Potter Brant Barnes learned his art more than thirty years ago in the mountains of Western North Carolina. He is joined by his wife Karen and daughter Zan in making pottery in traditional and contemporary glazes and styles at Riverwood Pottery, which has been a popular shop and studio in Dillsboro’s Riverwood crafts neighborhood for more than a decade. Brant’s pottery takes many forms, but he leans towards functional table wares, which he creates in many shapes familiar in North Carolina and Southern pottery, and in an array of beautiful glazes. “Just because it is ‘art’ doesn’t mean it can’t be used and enjoyed every day,” Brant has said. “Painting with fire” is a favorite phrase of his.
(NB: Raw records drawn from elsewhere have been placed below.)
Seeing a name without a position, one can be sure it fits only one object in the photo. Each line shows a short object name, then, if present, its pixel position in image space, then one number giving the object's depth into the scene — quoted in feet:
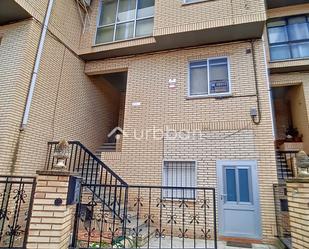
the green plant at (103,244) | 14.73
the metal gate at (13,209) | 15.80
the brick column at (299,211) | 10.26
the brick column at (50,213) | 8.90
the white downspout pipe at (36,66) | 18.64
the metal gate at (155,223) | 15.71
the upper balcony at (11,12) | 18.66
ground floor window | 20.67
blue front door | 18.26
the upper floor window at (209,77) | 22.41
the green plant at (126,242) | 14.22
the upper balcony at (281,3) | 28.81
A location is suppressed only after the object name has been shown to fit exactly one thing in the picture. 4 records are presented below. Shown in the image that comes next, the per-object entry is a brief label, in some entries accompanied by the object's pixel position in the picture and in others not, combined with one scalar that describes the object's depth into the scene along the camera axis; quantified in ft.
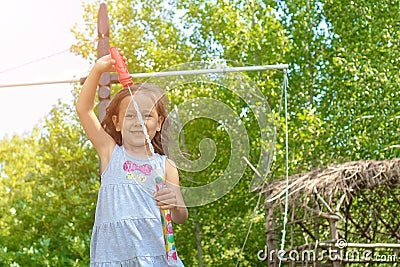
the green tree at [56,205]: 23.17
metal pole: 6.77
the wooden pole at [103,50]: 10.92
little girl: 6.06
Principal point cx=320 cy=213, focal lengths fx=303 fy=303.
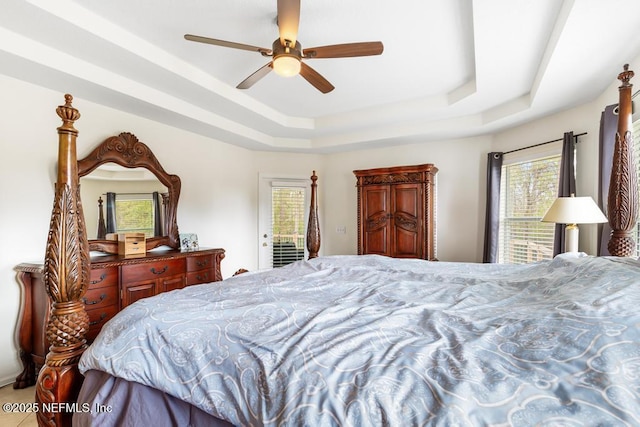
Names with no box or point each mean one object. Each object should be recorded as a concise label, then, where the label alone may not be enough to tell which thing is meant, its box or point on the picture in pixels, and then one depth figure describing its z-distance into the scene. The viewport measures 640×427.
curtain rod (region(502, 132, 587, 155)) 3.02
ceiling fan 1.80
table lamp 2.39
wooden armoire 4.04
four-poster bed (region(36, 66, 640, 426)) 0.66
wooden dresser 2.33
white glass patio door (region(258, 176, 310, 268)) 4.83
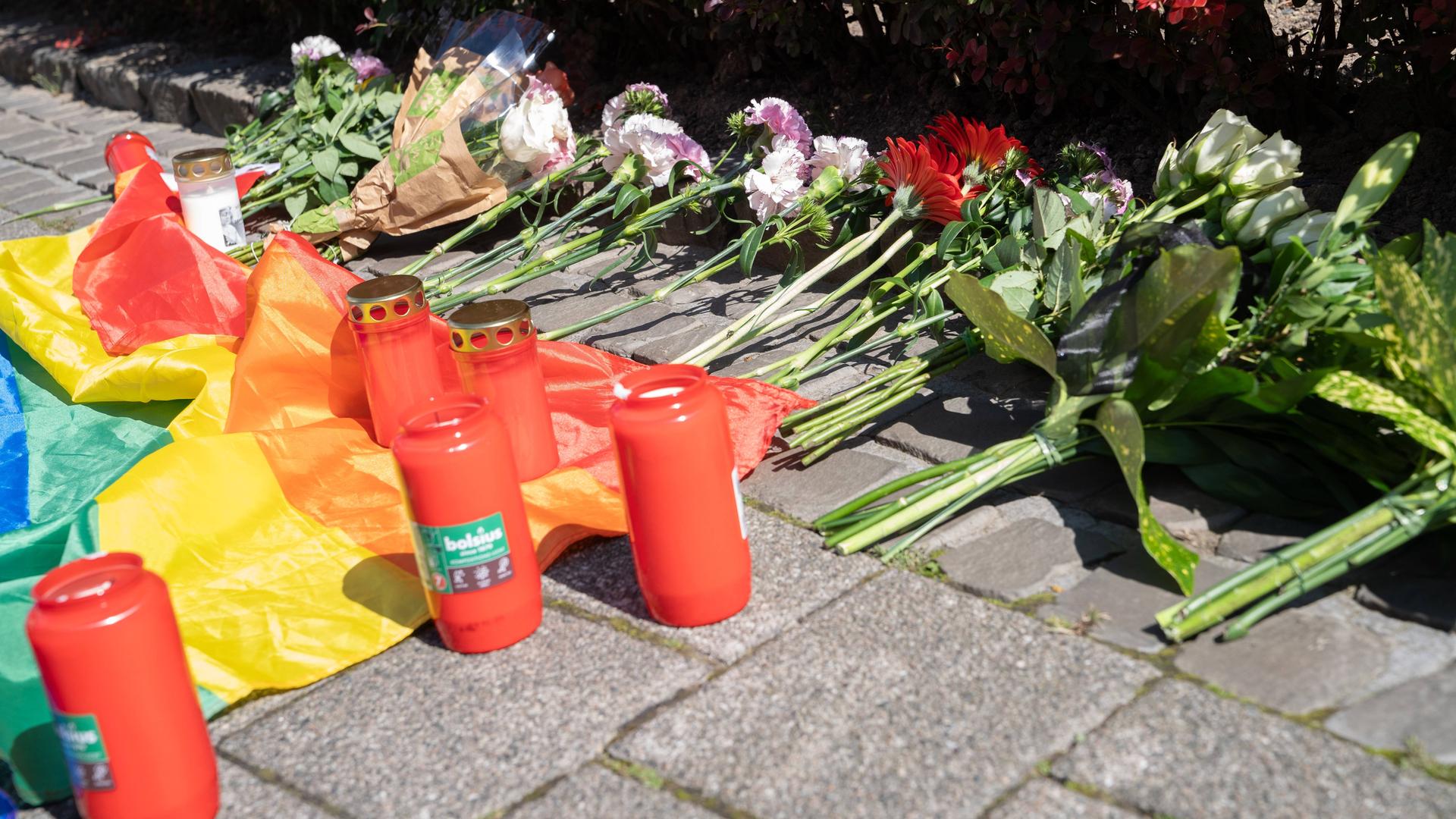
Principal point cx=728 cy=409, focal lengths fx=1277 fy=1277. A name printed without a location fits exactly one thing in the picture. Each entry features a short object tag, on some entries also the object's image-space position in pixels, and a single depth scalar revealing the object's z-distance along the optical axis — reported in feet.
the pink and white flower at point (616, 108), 11.06
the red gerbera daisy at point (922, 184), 9.05
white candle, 11.34
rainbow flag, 6.48
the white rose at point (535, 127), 11.48
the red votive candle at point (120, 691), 5.04
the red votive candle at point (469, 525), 5.89
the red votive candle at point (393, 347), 7.79
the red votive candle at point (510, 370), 7.36
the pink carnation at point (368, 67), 14.60
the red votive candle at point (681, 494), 5.95
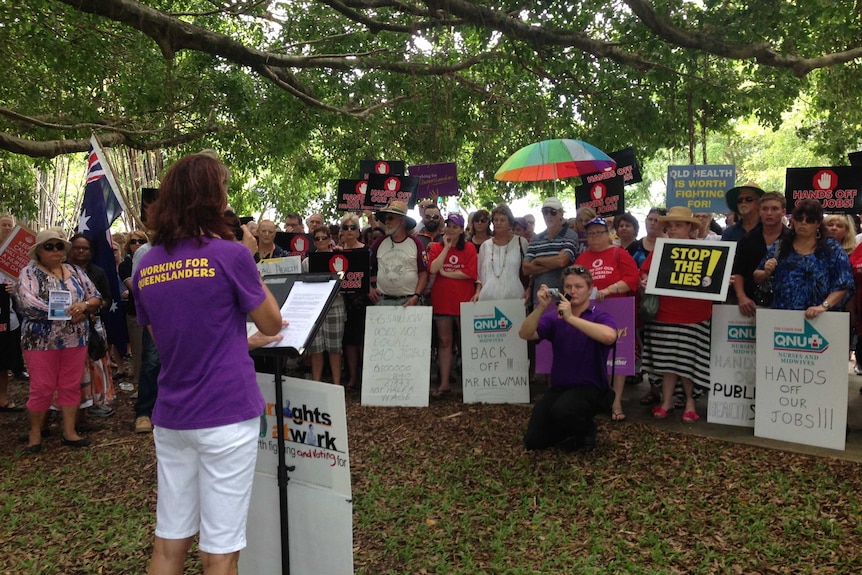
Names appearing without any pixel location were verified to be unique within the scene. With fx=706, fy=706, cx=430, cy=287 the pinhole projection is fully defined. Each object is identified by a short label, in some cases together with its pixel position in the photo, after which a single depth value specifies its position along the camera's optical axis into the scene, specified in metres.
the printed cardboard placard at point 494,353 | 7.19
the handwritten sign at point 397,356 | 7.37
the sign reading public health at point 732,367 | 6.09
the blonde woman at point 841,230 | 6.76
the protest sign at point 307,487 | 3.16
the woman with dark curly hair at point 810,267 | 5.51
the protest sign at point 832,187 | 7.38
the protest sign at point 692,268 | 5.98
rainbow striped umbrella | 8.04
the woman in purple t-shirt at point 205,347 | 2.64
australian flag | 6.26
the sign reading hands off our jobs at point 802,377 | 5.40
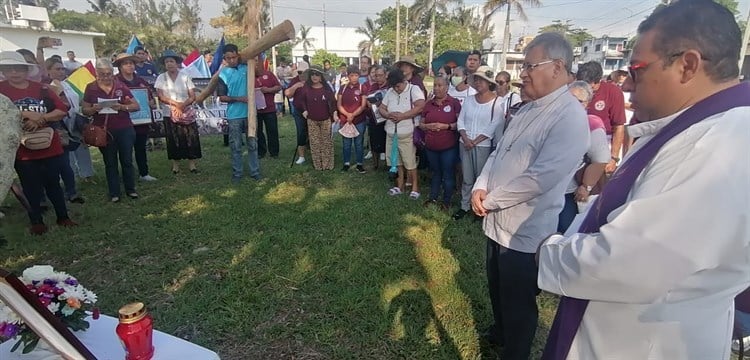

Karen Barnes too makes both wheel-thrown pots and hand-built pieces. Much of her work is in small, hand-built forms, particularly whimsies like ceramic creatures and decorative beads. The Barnes family is active in the local arts community. Brant is one of the organizers of the Western North Carolina Pottery Festival held in Dillsboro each November, and Riverwood Pottery has contributed hand-thrown bowls to local “empty bowl” fundraisers for Community Table.
Brant and Karen’s daughter Zan, a second-generation potter, has absorbed much of the stylistic influence of her parents and her region, but her work carries Southern tradition in new directions. Especially noteworthy are her face jugs, thrown and glazed in classic Carolina fashion, but with distinctive features and expressions. Some have punk hairstyles, and even nose and lip rings and ear studs. They are a striking combination of old and new, folk and pop, and a big dose of individual inspiration. When not working at the studio, Zan is a costume designer at Western Carolina University in Cullowhee. Karen is also a musician and blues historian, and performs as “Sugar” Barnes.
Riverwood Pottery is open to the public in Dillsboro, and is both a working studio and a sales gallery. Members of the Barnes family will consider requests for demonstrations.